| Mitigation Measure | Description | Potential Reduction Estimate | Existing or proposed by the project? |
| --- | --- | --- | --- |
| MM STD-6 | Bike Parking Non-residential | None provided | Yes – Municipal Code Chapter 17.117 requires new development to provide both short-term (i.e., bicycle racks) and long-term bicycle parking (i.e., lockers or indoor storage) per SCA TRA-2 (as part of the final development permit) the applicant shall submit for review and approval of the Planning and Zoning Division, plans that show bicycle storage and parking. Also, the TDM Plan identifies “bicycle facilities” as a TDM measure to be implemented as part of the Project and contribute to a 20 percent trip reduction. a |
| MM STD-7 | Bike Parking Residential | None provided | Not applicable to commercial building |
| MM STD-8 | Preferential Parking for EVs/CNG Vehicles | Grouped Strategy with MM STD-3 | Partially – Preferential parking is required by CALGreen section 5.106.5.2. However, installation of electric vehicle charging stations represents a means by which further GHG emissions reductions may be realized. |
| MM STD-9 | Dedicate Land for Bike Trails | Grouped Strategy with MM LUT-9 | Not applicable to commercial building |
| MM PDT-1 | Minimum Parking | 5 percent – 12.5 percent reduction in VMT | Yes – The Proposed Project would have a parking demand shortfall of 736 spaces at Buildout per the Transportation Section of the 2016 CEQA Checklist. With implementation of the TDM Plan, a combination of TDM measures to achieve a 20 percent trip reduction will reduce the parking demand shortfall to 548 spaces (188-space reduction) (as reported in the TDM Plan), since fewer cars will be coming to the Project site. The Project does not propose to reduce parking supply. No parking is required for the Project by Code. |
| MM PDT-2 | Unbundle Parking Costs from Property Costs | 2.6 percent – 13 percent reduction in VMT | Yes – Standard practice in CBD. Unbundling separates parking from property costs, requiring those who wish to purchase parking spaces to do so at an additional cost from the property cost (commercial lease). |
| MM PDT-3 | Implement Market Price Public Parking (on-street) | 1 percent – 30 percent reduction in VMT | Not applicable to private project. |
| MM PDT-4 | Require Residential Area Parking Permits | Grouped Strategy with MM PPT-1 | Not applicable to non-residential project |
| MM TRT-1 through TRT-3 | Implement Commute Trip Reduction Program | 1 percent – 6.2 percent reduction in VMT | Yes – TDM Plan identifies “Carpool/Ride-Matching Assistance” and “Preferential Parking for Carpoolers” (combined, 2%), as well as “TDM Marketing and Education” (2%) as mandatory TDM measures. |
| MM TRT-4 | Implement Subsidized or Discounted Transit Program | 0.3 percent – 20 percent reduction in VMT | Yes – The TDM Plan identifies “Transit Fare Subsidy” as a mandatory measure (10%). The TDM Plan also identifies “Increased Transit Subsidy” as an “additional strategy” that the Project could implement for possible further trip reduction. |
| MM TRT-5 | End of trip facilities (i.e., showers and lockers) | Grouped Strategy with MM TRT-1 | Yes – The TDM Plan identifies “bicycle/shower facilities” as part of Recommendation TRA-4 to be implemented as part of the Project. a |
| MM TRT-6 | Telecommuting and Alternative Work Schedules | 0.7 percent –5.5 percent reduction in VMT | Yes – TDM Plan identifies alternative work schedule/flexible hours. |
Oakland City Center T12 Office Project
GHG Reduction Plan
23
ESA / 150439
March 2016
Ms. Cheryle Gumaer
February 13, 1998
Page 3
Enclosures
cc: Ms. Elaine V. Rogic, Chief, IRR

What is expected =
Give a verbatim copy of the material above.

Answer to this exercise =
| Mitigation Measure | Description | Potential Reduction Estimate | Existing or proposed by the project? |
| --- | --- | --- | --- |
| MM STD-6 | Bike Parking Non-residential | None provided | Yes – Municipal Code Chapter 17.117 requires new development to provide both short-term (i.e., bicycle racks) and long-term bicycle parking (i.e., lockers or indoor storage) per SCA TRA-2 (as part of the final development permit) the applicant shall submit for review and approval of the Planning and Zoning Division, plans that show bicycle storage and parking. Also, the TDM Plan identifies “bicycle facilities” as a TDM measure to be implemented as part of the Project and contribute to a 20 percent trip reduction. a |
| MM STD-7 | Bike Parking Residential | None provided | Not applicable to commercial building |
| MM STD-8 | Preferential Parking for EVs/CNG Vehicles | Grouped Strategy with MM STD-3 | Partially – Preferential parking is required by CALGreen section 5.106.5.2. However, installation of electric vehicle charging stations represents a means by which further GHG emissions reductions may be realized. |
| MM STD-9 | Dedicate Land for Bike Trails | Grouped Strategy with MM LUT-9 | Not applicable to commercial building |
| MM PDT-1 | Minimum Parking | 5 percent – 12.5 percent reduction in VMT | Yes – The Proposed Project would have a parking demand shortfall of 736 spaces at Buildout per the Transportation Section of the 2016 CEQA Checklist. With implementation of the TDM Plan, a combination of TDM measures to achieve a 20 percent trip reduction will reduce the parking demand shortfall to 548 spaces (188-space reduction) (as reported in the TDM Plan), since fewer cars will be coming to the Project site. The Project does not propose to reduce parking supply. No parking is required for the Project by Code. |
| MM PDT-2 | Unbundle Parking Costs from Property Costs | 2.6 percent – 13 percent reduction in VMT | Yes – Standard practice in CBD. Unbundling separates parking from property costs, requiring those who wish to purchase parking spaces to do so at an additional cost from the property cost (commercial lease). |
| MM PDT-3 | Implement Market Price Public Parking (on-street) | 1 percent – 30 percent reduction in VMT | Not applicable to private project. |
| MM PDT-4 | Require Residential Area Parking Permits | Grouped Strategy with MM PPT-1 | Not applicable to non-residential project |
| MM TRT-1 through TRT-3 | Implement Commute Trip Reduction Program | 1 percent – 6.2 percent reduction in VMT | Yes – TDM Plan identifies “Carpool/Ride-Matching Assistance” and “Preferential Parking for Carpoolers” (combined, 2%), as well as “TDM Marketing and Education” (2%) as mandatory TDM measures. |
| MM TRT-4 | Implement Subsidized or Discounted Transit Program | 0.3 percent – 20 percent reduction in VMT | Yes – The TDM Plan identifies “Transit Fare Subsidy” as a mandatory measure (10%). The TDM Plan also identifies “Increased Transit Subsidy” as an “additional strategy” that the Project could implement for possible further trip reduction. |
| MM TRT-5 | End of trip facilities (i.e., showers and lockers) | Grouped Strategy with MM TRT-1 | Yes – The TDM Plan identifies “bicycle/shower facilities” as part of Recommendation TRA-4 to be implemented as part of the Project. a |
| MM TRT-6 | Telecommuting and Alternative Work Schedules | 0.7 percent –5.5 percent reduction in VMT | Yes – TDM Plan identifies alternative work schedule/flexible hours. |
Oakland City Center T12 Office Project
GHG Reduction Plan
23
ESA / 150439
March 2016
Ms. Cheryle Gumaer
February 13, 1998
Page 3
Enclosures
cc: Ms. Elaine V. Rogic, Chief, IRR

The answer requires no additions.